Problem with data
We live in an era when vast amounts of data are being generated from a lot of sources. An example are satellites which photograph planetary surfaces in great detail. The problem is that these satellites such as ESA's Mars Express transfer such amounts of data back to earth that the relative small amount of involved researchers. This means there isn't enough capacity to process all available data so important discoveries might remain hidden.
Diagram: In general the problem is that we have a lot of data which due to a
limited amount of research capacity doesn't reach its full knowledge potential.
The solution would be to reinforce the researchers so more of the available data gets processed. This solution is exactly what the Cerberus platform brings. Cerberus offers additional processing capacity in the form of a 'crowdsourcing' serious computer game which presents the to be processed data to its players. By doing this Cerberus significantly increases research output which then automatically leads to more knowledge.
Diagram: The solution is that the Cerberus platform reinforces the research
capacity which transforms the bottle neck in a rapid data analysis engine. This
could result in an enormous boost of new knowledge.
Crodsourcing vs. E-learning
The best known form of a serious game such as Cerberus is where the game teaches new knowledge to its players. In the case of Cerberus however, the players are actually responsible for the creation of new knowledge. The fact is, however, before we can enable our players to generate the new knowledge out of the satellite photographs Cerberus first must teach the players about what to find. This way Cerberus acts both as a crowdsourcing and an e-learning platform. See the diagram for a short clarification.

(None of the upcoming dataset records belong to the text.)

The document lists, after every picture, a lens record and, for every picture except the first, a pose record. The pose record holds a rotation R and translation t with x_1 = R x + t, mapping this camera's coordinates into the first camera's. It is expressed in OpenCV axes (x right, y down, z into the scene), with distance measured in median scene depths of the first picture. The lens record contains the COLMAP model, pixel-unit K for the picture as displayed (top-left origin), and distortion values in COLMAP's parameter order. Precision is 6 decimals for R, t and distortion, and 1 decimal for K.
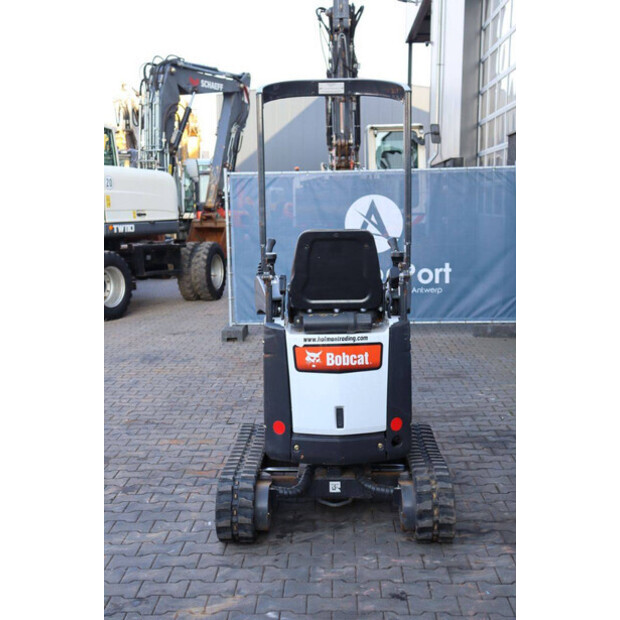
lens RADIAL K [[915.6, 0, 309.8], [0, 915.6, 309.2], [0, 0, 1]] dist [0.110211, 0.000000]
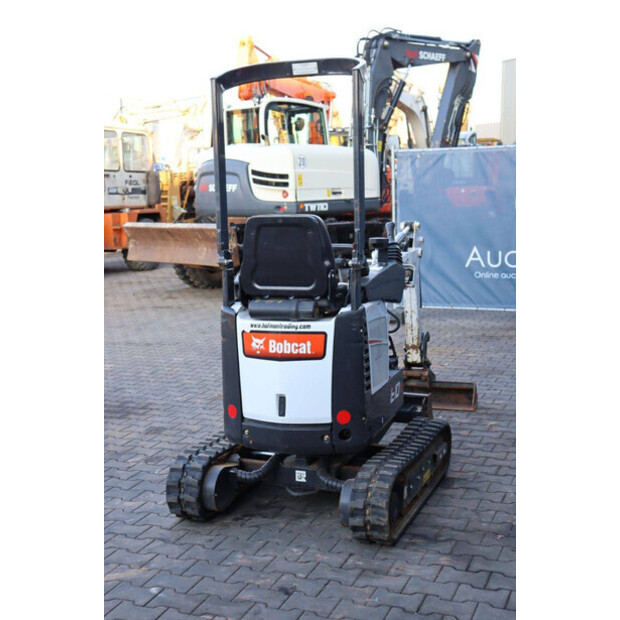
lens RADIAL K [[950.6, 0, 309.7], [0, 950.6, 309.9], [0, 0, 1]] dist [0.128391, 0.000000]
pose [[0.935753, 0.041562, -0.350198, 0.402870], [-0.033069, 0.998997, 0.030199, -0.016490], [0.351101, -0.016678, 0.936189, 0.050944]]
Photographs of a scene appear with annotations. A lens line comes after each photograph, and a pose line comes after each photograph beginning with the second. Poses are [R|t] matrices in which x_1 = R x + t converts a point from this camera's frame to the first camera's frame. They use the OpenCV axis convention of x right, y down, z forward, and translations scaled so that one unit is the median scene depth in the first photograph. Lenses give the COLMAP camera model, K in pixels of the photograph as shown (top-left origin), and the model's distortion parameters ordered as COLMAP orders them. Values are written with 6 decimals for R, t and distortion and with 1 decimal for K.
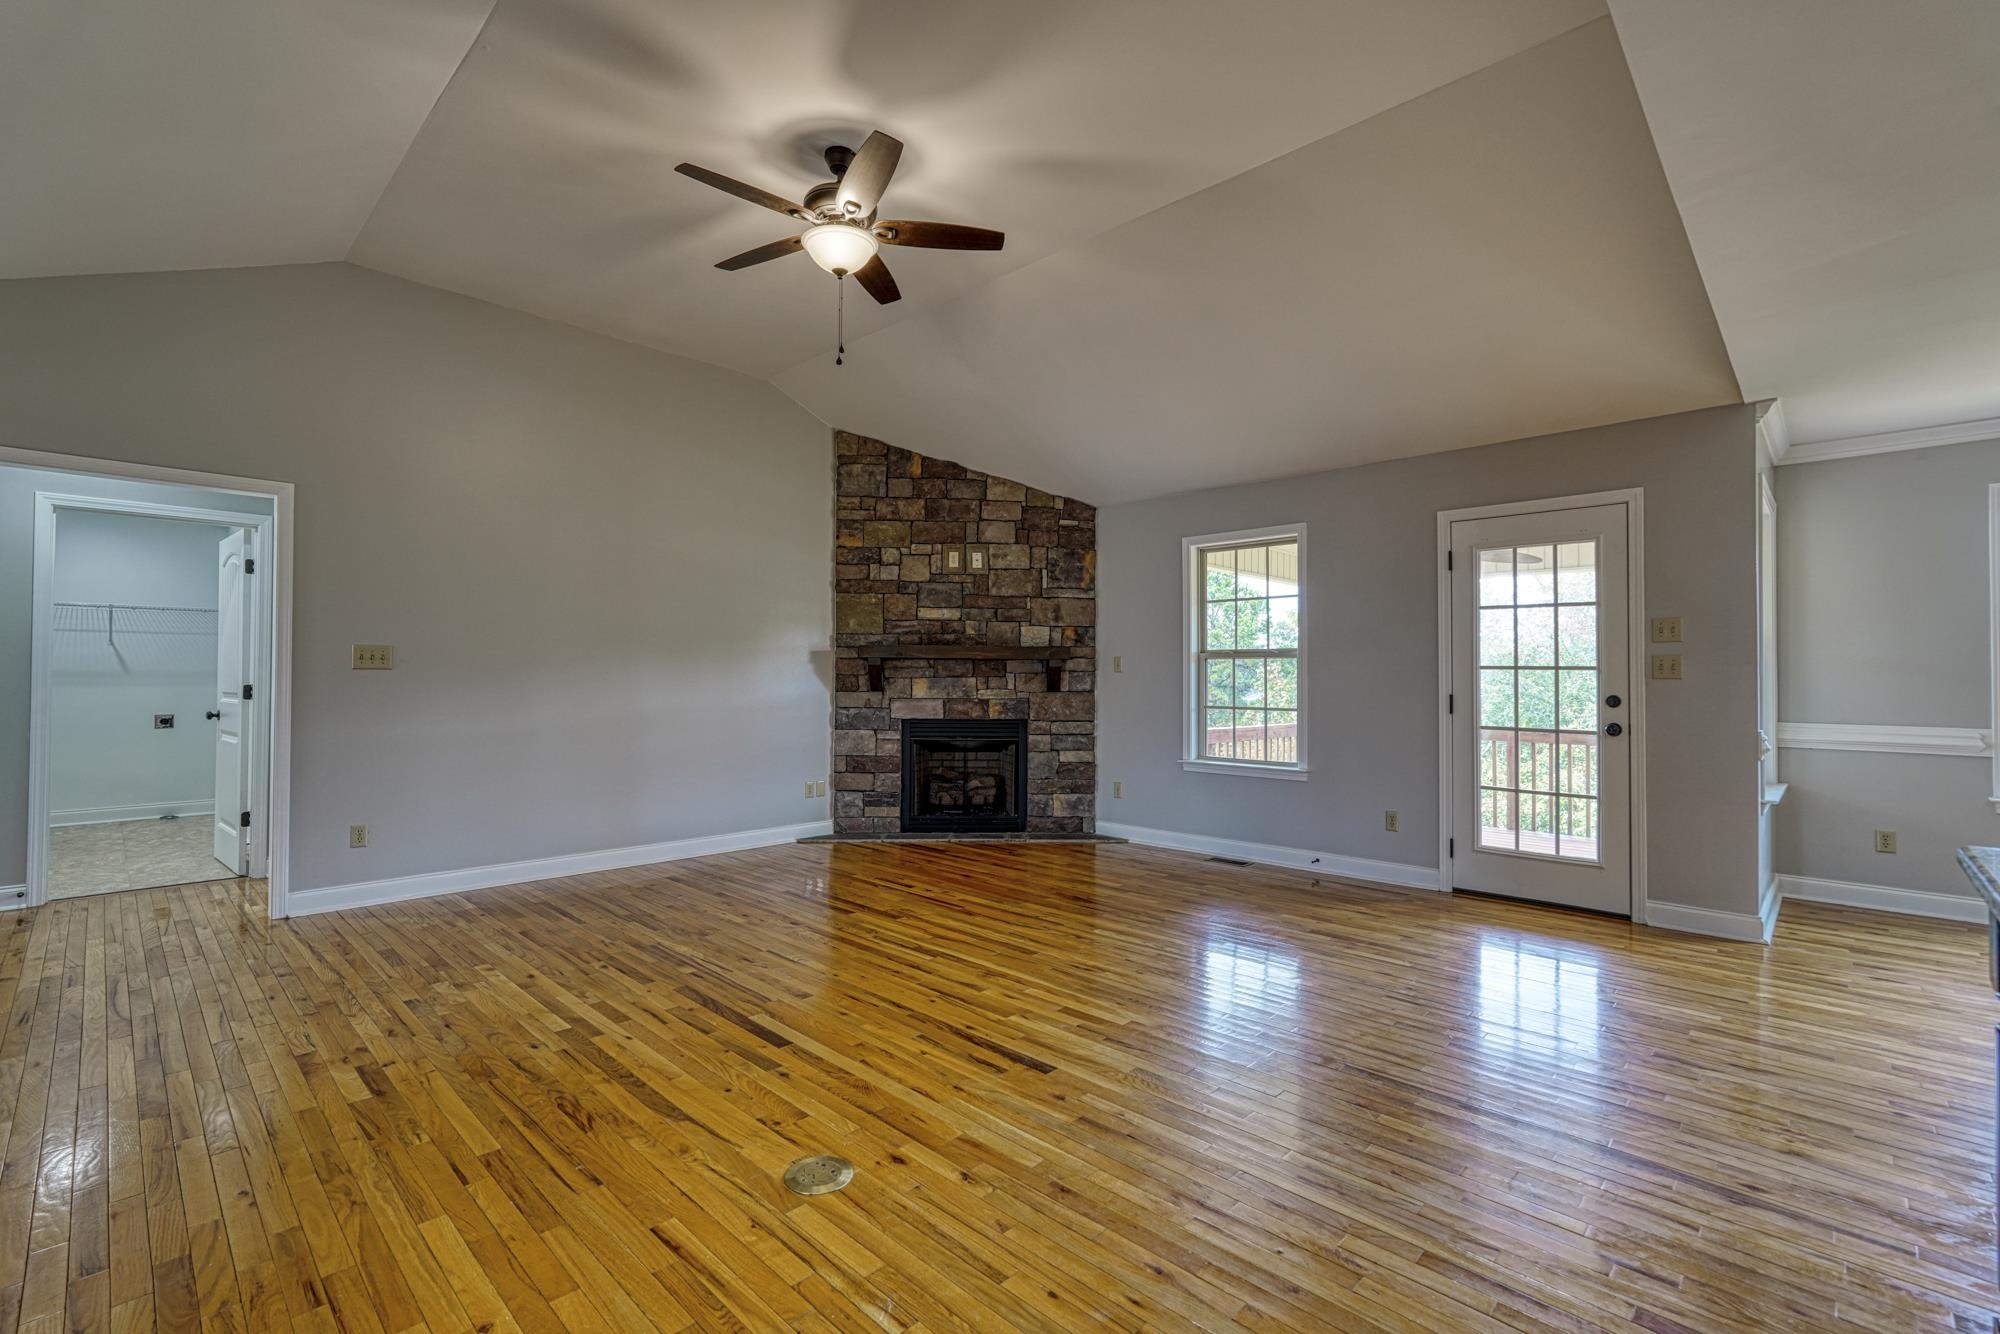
lens RADIAL K [[881.4, 0, 993.8], [0, 881.4, 662.6], [0, 0, 1]] dist [-0.014374, 0.007895]
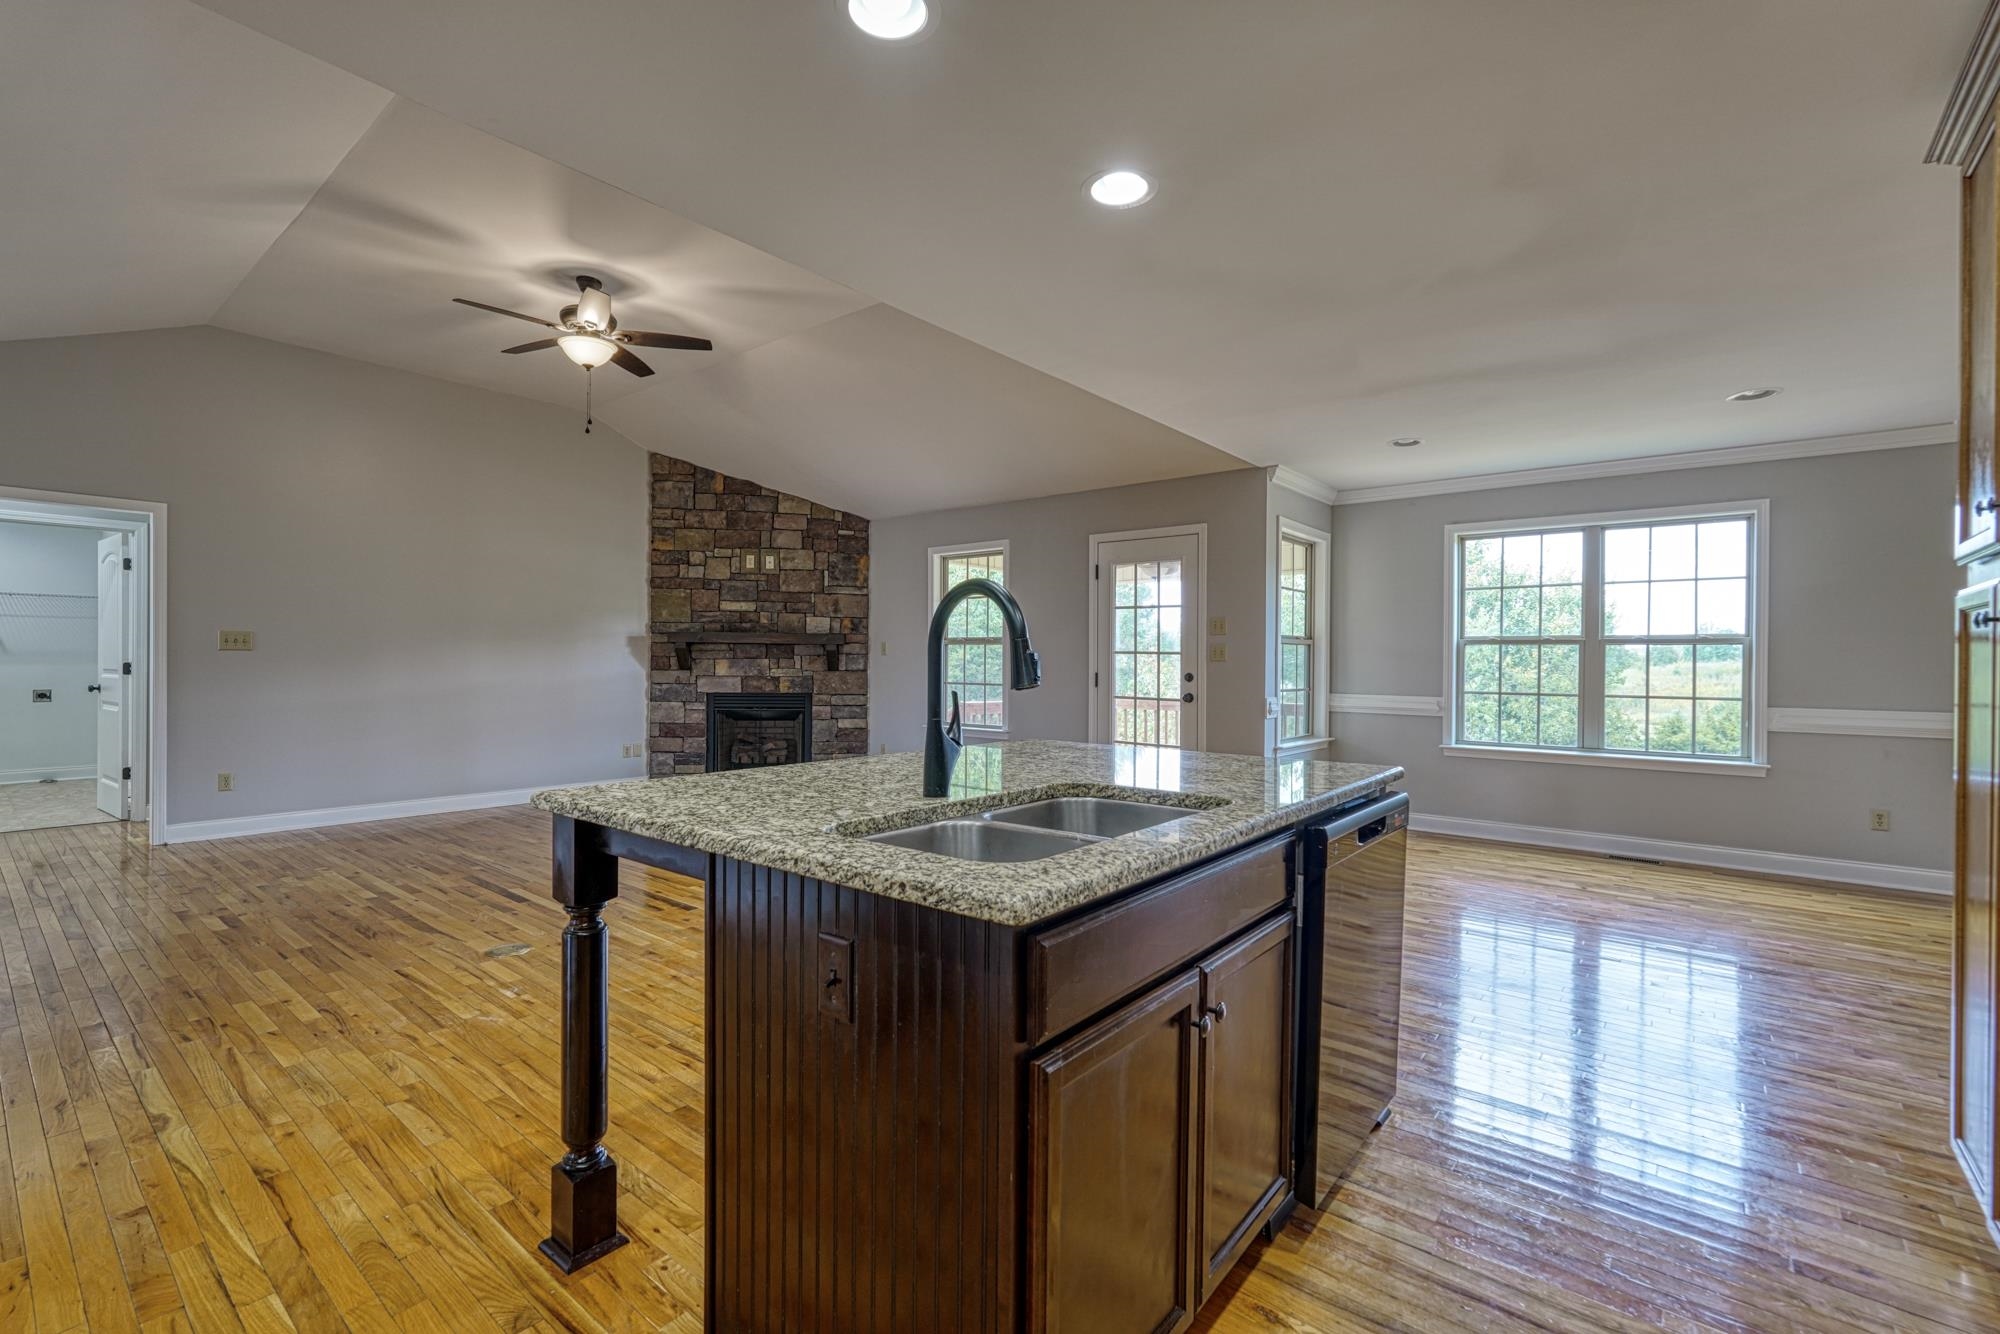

Diagram: In the case of Cerberus as an e-learning platform we transfer new knowledge to our players. In the case of Cerberus as a crowdsourcing platform the people generate new knowledge out of the data. These two factors are in most Cerberus versions combined.
Besides the new Cerberus platform there also exist other examples where crowdsourcing is successfully used. Here are some examples.
A first example of a serious crowdsourcing game used for science is Foldit which enables players to create new protein-chains.. The goal is to contribute to cancer research. Players are stimulated to play the game by earning points and the possibility to join in "the scientific glory" (Viņas, Baker, & Popovic, 2008; The Economist, 2008).
A second example is Galaxy Zoo. This is an initiative where galaxies and their behaviors are being classified by users (Darg, et al., 2009). It has been shown that the research capacity of the available astronomers can only cover a small portion of the amount of data which needs to be analyzed. For this reason the astronomers only examine data which is prioritized while possible new discoveries may remain hidden. To compensate for this Galaxy Zoo was developed. Galaxy Zoo succeeds in the delivery of reliable analysis by letting multiple contributors analyze photographs together. This way each user analysis makes the database of galaxies a more and more reliable representation of the reality. The results prove to be just as accurate as when the analysis would have been done by expert astronomers.
By the year 2009 over 220 000 people have participated in this project and already have contributed in the discovery of a new type of galaxy. Galaxy Zoo has an active social network where users share knowledge and opinions about objects they have seen (Charles, Arkel, & Schwawinski, 2009).